[Stored entries]
= = = =
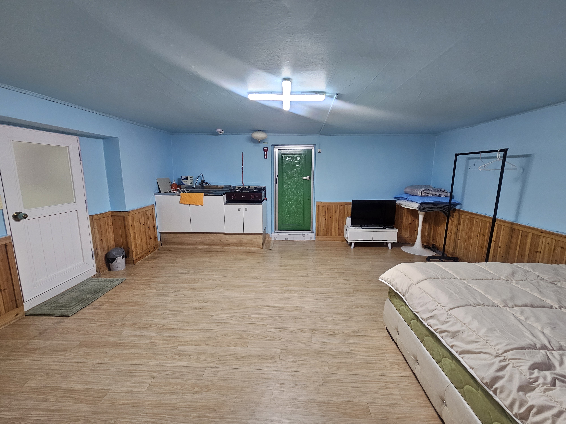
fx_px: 213
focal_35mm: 13
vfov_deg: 89.9
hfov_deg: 106.2
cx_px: 283
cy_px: 212
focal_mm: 2.2
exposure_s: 1/60
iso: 200
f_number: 2.2
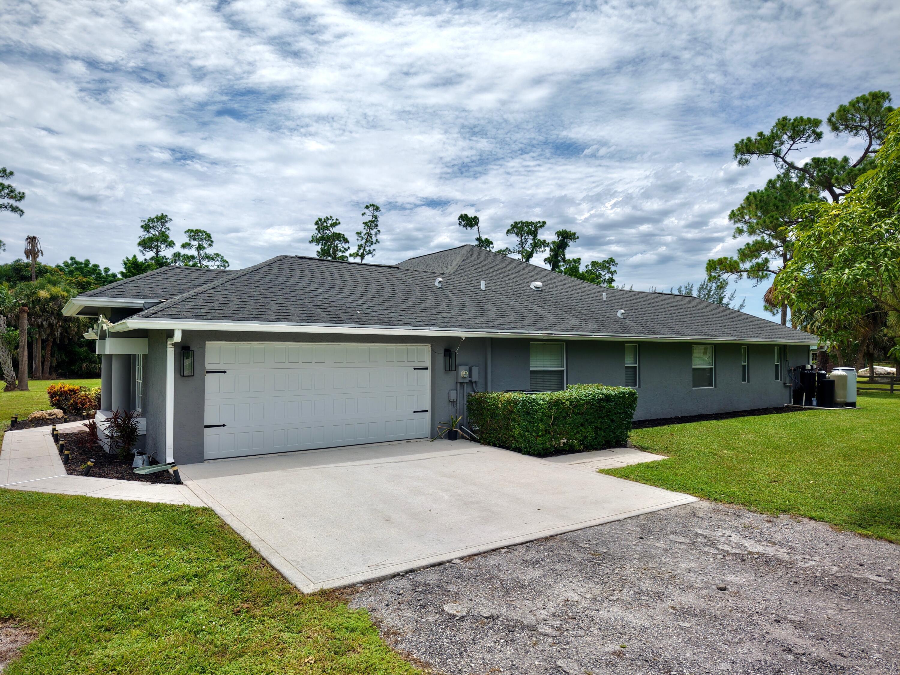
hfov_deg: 71.6
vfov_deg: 56.8
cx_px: 450
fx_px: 624
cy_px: 338
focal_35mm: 24
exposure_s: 1/6400
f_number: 1.8
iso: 180
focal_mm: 8.67
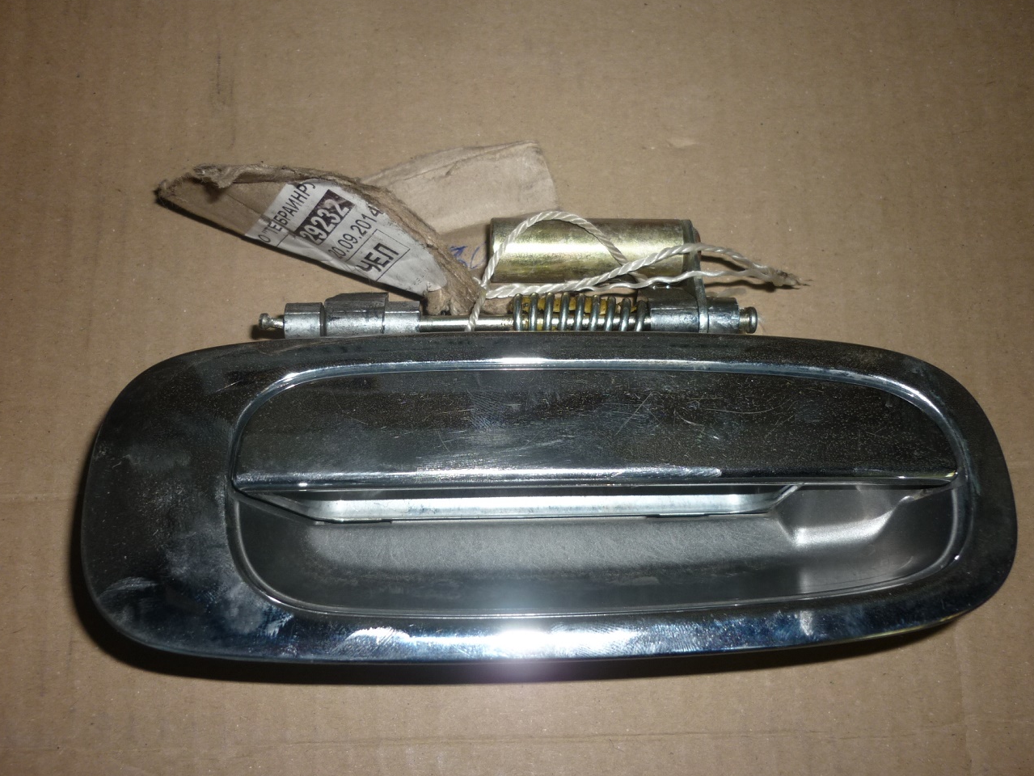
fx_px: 1106
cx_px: 491
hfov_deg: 50.1
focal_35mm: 37
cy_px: 384
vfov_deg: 38.7
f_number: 2.8
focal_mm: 5.5
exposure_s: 1/30
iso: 100
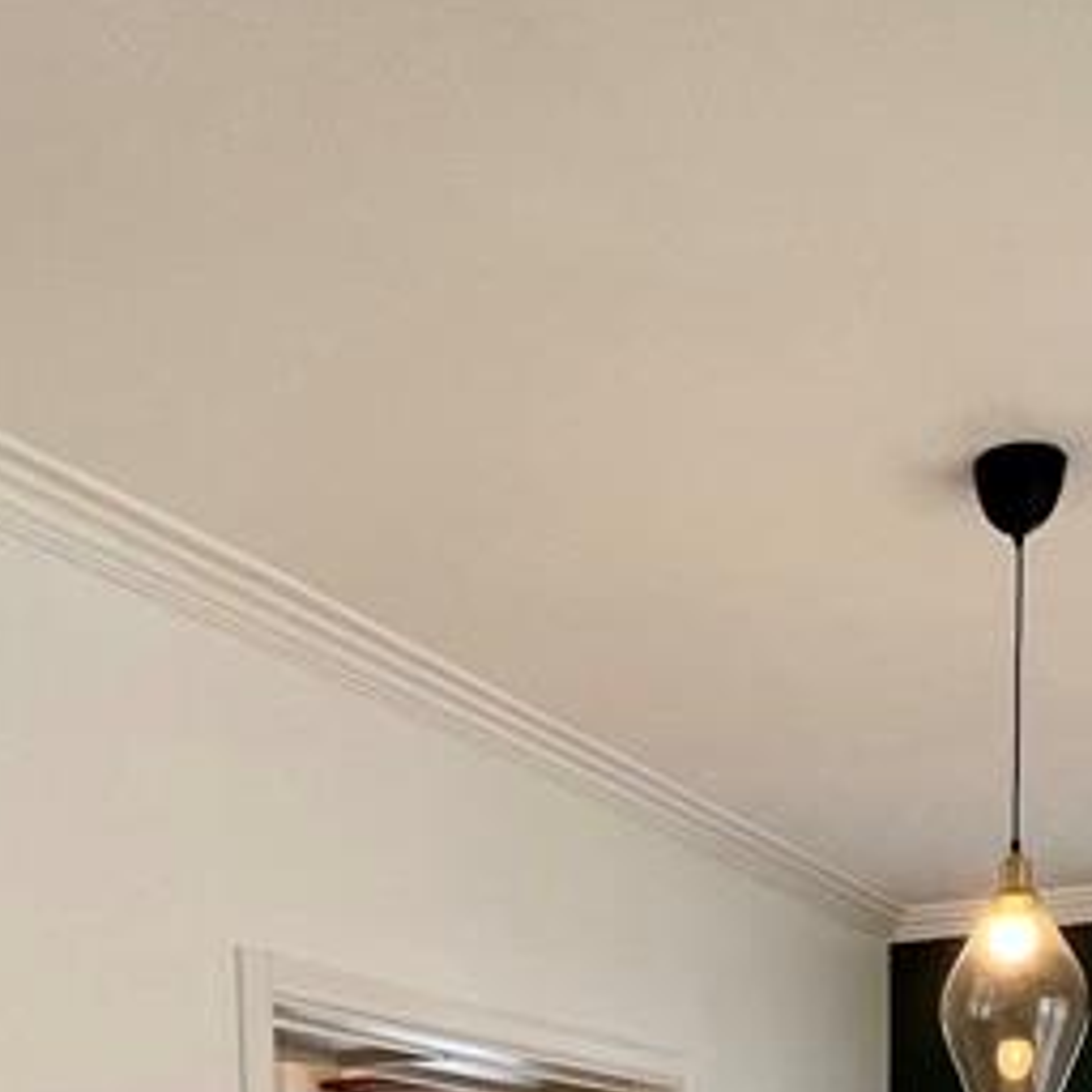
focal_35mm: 46
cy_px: 1519
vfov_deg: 28.2
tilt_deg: -7.8
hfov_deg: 36.5
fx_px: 1642
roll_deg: +0.1
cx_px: 717
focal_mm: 1.57
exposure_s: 1/120
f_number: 1.8
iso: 125
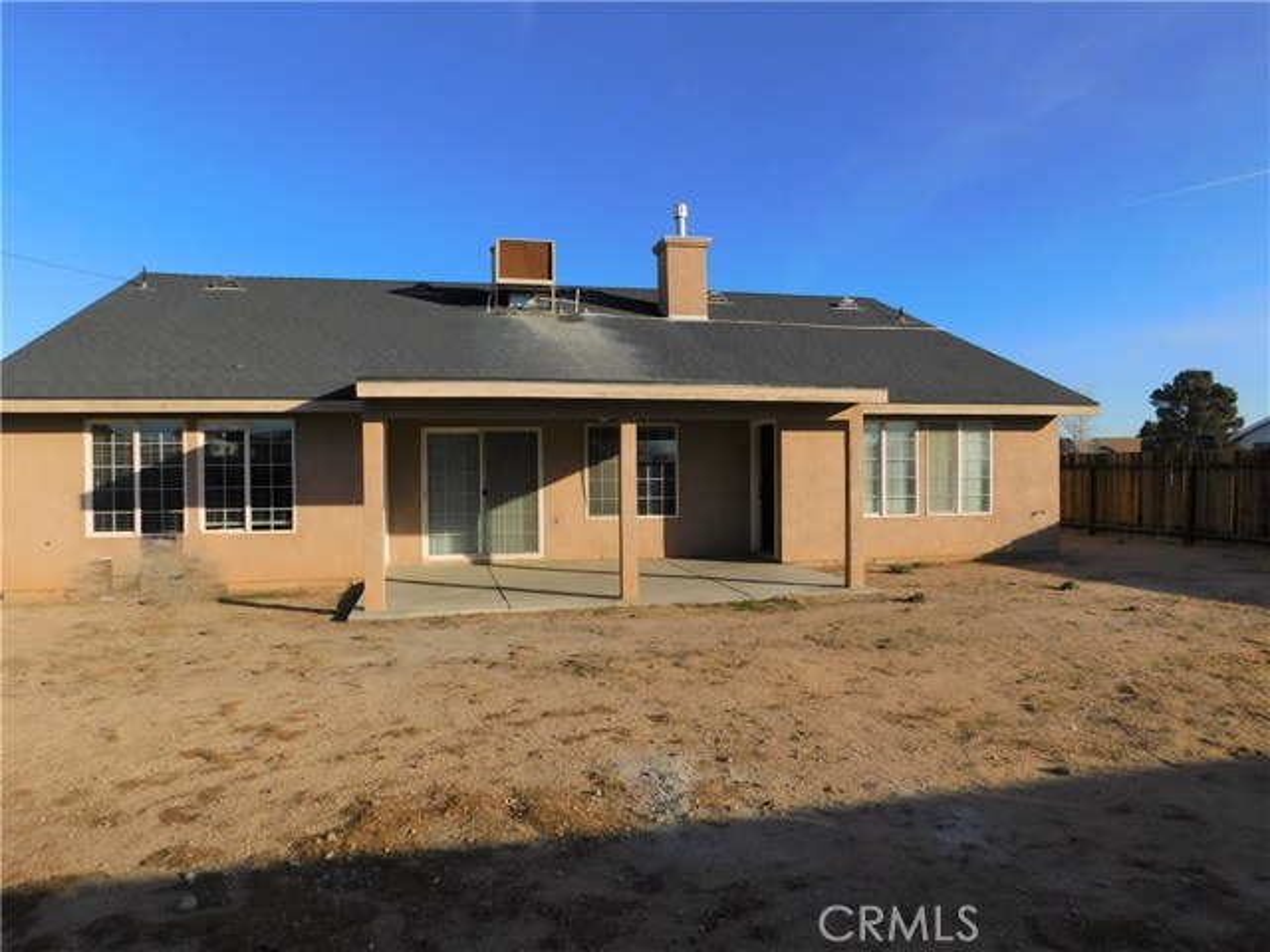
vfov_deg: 58.9
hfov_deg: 73.9
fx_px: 844
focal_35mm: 23
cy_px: 476
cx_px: 635
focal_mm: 4
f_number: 6
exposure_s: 1/800
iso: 125
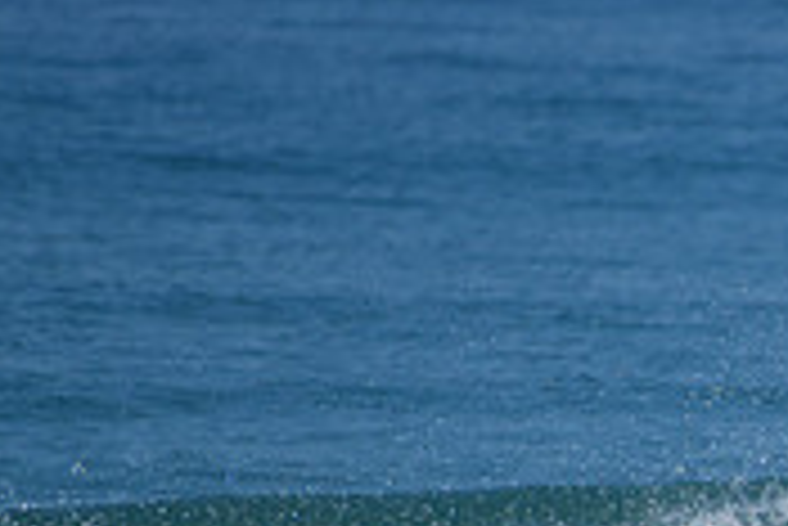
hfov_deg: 1.2
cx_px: 1045
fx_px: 36321
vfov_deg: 0.8
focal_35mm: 1658
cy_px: 744
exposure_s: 1/2000
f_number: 5.6
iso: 140
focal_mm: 500
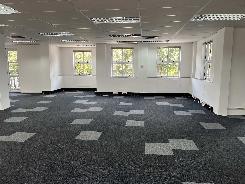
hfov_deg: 67.3
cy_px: 92
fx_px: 184
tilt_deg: -9.7
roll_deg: -0.4
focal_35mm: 26
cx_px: 122
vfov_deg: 53.1
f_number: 1.6
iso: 64
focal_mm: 5.1
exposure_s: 1/121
= = = =
• **WHAT YOU HAVE TO DO**
Output the records above verbatim. Pictures stay out.

• **EXERCISE ANSWER**
fx_px: 213
focal_35mm: 13
vfov_deg: 89.9
hfov_deg: 106.2
cx_px: 283
cy_px: 212
focal_mm: 2.2
exposure_s: 1/60
iso: 200
f_number: 2.2
hfov_deg: 71.6
vfov_deg: 56.8
cx_px: 450
fx_px: 624
cy_px: 338
focal_35mm: 24
exposure_s: 1/6400
f_number: 1.8
iso: 180
focal_mm: 8.67
fx_px: 1106
cx_px: 491
hfov_deg: 50.1
focal_35mm: 37
cy_px: 384
vfov_deg: 38.7
f_number: 2.8
focal_mm: 5.5
exposure_s: 1/30
iso: 100
focal_35mm: 46
cy_px: 1519
vfov_deg: 28.2
tilt_deg: -7.8
hfov_deg: 36.5
fx_px: 1642
roll_deg: +0.1
cx_px: 717
focal_mm: 1.57
exposure_s: 1/120
f_number: 1.8
iso: 125
vfov_deg: 58.9
hfov_deg: 73.9
fx_px: 844
focal_35mm: 23
cy_px: 476
cx_px: 635
focal_mm: 4
f_number: 6
exposure_s: 1/800
iso: 125
hfov_deg: 1.2
cx_px: 1045
fx_px: 36321
vfov_deg: 0.8
focal_35mm: 1658
cy_px: 744
exposure_s: 1/2000
f_number: 5.6
iso: 140
focal_mm: 500
hfov_deg: 67.3
cy_px: 92
fx_px: 184
tilt_deg: -9.7
roll_deg: -0.4
focal_35mm: 26
cx_px: 122
vfov_deg: 53.1
f_number: 1.6
iso: 64
focal_mm: 5.1
exposure_s: 1/121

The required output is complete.